Ich möchte noch einmal auf die eingangs erwähnte DEMO:POLIS-Austellung zurückkommen. Dort wurde nämlich auch gefragt: "Wer gestaltet den öffentlichen Raum?" Die Antwort der Kuratoren: "Der Öffentliche Raum entsteht durch öffentliche Zustimmung. Er wurde bislang von Vertretern der Öffentlichkeit gestaltet, errichtet, instand gehalten und verändert. Der Öffentliche Raum erfüllt die symbolischen Bedürfnisse der Öffentlichkeit. --- In Zukunft wird der Öffentliche Raum von der Öffentlichkeit gestaltet."

Was bedeutet denn das nun wieder? Dass Architekten und Stadtplaner in der "DEMO:POLIS" arbeitslos sind?
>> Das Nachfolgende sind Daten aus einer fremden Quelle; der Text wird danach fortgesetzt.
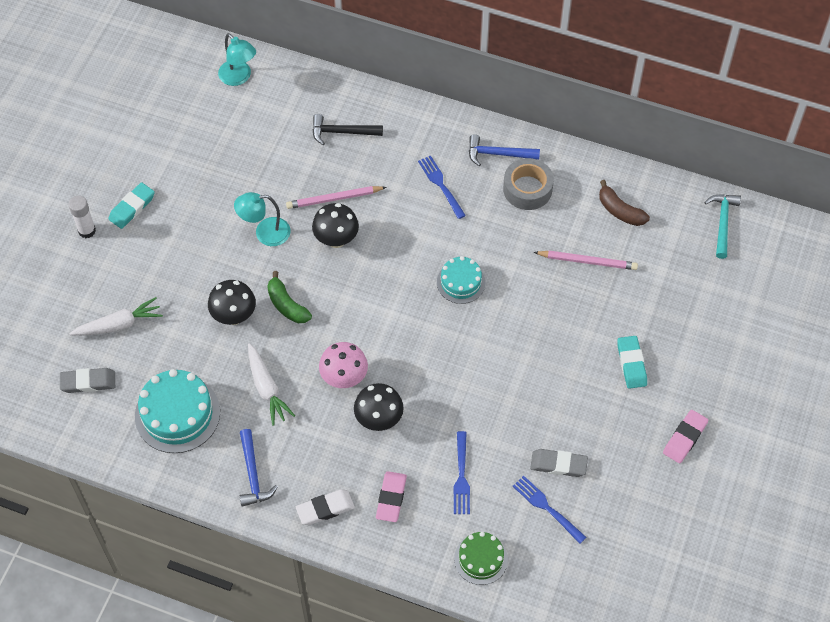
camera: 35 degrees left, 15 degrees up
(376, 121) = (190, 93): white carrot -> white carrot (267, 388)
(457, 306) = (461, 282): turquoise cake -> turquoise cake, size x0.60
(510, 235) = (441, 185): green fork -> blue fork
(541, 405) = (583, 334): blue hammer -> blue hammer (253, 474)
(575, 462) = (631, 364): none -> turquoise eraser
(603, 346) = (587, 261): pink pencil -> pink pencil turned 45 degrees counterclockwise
Wer "die Öffentlichkeit" ist, werden wir auch nach diesem Vortrag nicht genau wissen. Nach meiner Beobachtung neigt "die Öffentlichkeit", wenn man sie einfach so machen lässt, dazu, vereinfachte, konfliktbereinigte Räume zu erschaffen, in der sich eine homogene Mehrheit wohl fühlt. Das ist menschlich verständlich, schließt aber zu viel von dem aus, was zum Leben dazugehört. Mit Vereinfachung jedenfalls ist der Welt auf Dauer nicht beizukommen.
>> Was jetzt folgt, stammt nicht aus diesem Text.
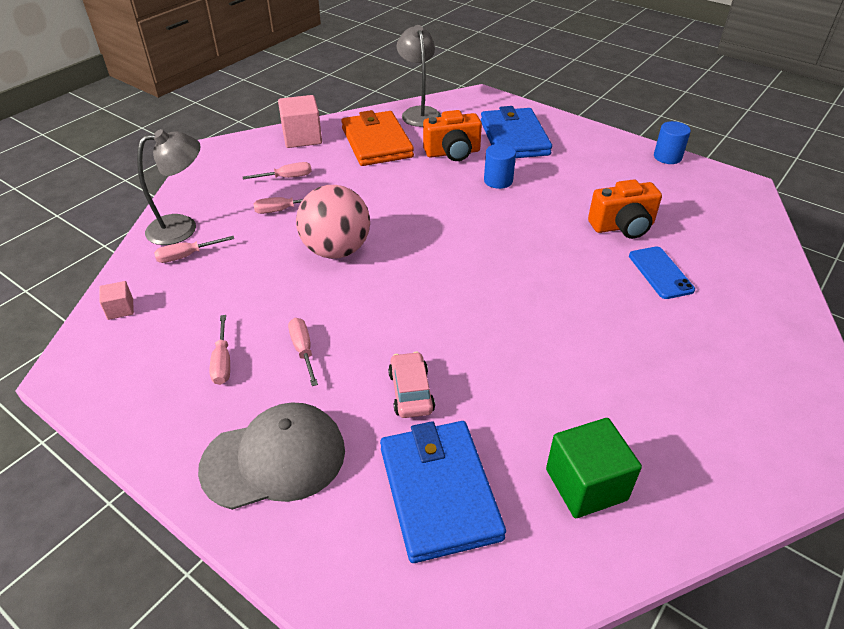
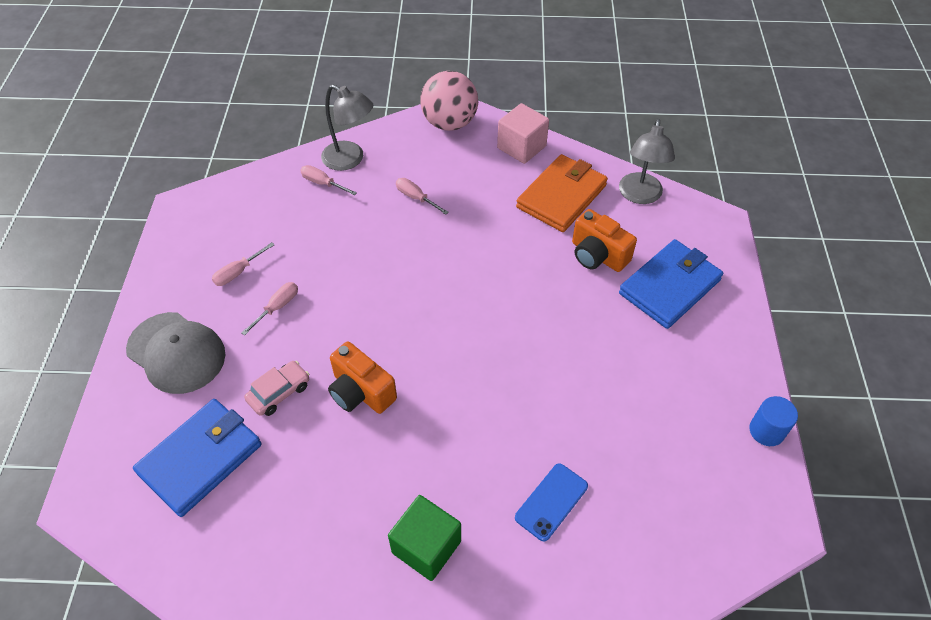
camera: 55 degrees right, 10 degrees up
(120, 309) = (248, 189): pink cube -> none
(287, 177) = (458, 174): pink screwdriver -> none
(336, 250) = (395, 259): pink ball -> pink ball (449, 123)
(419, 113) = (639, 196): grey lamp -> grey lamp turned 150 degrees clockwise
(498, 181) = (585, 311): blue cylinder -> none
(586, 484) = (258, 547): green cube -> green cube (426, 546)
(622, 226) = (599, 441): orange camera -> orange camera (361, 392)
Als Architekten sind Sie ihren Bauherren verpflichtet - ebenso wie der Öffentlichkeit, ganz gleich, ob Sie öffentliche Bauten planen oder Privathäuser. Nutzen Sie Ihre Fähigkeit, die Komplexität der Welt zu erfassen und sie zu übersetzen in kluge Räume. Klug sind Räume dann, wenn sie offen sind für unterschiedliche Öffentlichkeiten; nicht gleichzeitig, sondern zeitlich versetzt. Könnte eine Schule nach Schulschluss nicht zum abendlichen Quartierstreffpunkt werden? Wann werden in der Schulmensa Kochkurse angeboten? Wie kann ich die Stadtteilbibliothek für private gemeinschaftliche Filmabende nutzen? Die Verkaufsagung im Stadtarchiv durchführen? Wann gibt es endlich Kaffee und Kuchen auf dem städtischen Friedhof? Diese Räume sind ja alle schon da! Reden wir doch statt von Zweck-Entfremdung lieber von Zweck-Erweiterung.

Zum Schluss ein Appell: Unterstützen Sie - als Planer, Politiker oder Kommune - mit Ihrem Know-how vor allem diejenigen, die der Tendenz zur Vereinzelung und zur Vereinfachung etwas entgegen setzen und in Öffentlichen Räumen etwas Neues ausprobieren wollen! Zapfen Sie deren Wissen an, um lokale Eigenheiten und Zusammenhänge zu verstehen! Sortieren Sie professionell deren Ideen und Bedürfnisse, ordnen Sie die Funktionen, nur: Versuchen Sie bitte nicht, es allen recht zu machen. Alle - die gibt es nämlich gar nicht mehr!